In an interview with the Irish Times, she has expressed her frustration that little is being done by the Curia to push through proposals made by the commission, despite Pope Francis’s support for action.

A Vatican tribunal was set up last year to hold bishops to account on the handling of abuse cases, but Collins says it’s implementation has been slow to materialise.

“We as a commission put forward the proposal. It went to the Council of Cardinals, they approved it. It went forward to the Pope. He approved it. It was announced in the press, then it went to be implemented and that’s where the brick wall is. The implementation is the problem,” Collins said.

At the commission’s very first meeting in 2014 she proposed “that we should develop a training module on child protection and on abuse” so “every new bishop coming through would have some training in the issue and how to handle it and some understanding. That way every new bishop in the world who is appointed from now on would have a good understanding, and that we would work on this training and develop it.”

Later in the year this was “approved by the Holy Father and he actually suggested it be expanded to [include] the Curia as well as the new bishops.” But within the Curia “there was great resistance to it”, she said, adding that it has “become apparent that there are those in the Curia who feel that the commission becoming involved is almost an interference with the work as it has always been done”.

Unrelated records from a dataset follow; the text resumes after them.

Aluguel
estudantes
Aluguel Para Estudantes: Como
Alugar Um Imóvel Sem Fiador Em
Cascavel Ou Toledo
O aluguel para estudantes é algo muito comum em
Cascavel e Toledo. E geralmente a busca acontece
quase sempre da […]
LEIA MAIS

Collins said she was “horrified, absolutely horrified” to hear last week that current Vatican training guidelines for new bishops said it was not necessarily the duty of a bishop to immediately report child clerical abuse suspects to authorities, the police or state prosecutors.

“It couldn’t be further from best practice if you tried to. It’s the moral duty of any Church leader to report,” she added.

She also told the Irish Times: “I’m personally frustrated with the lack of co-operation from the Curia and the fact it can be so detrimental to the work of the commission and the protection of children in the future. That’s where the focus should be.”

She said she had “made my concerns known to the Pope, very recently. I am waiting to see what comes of it”.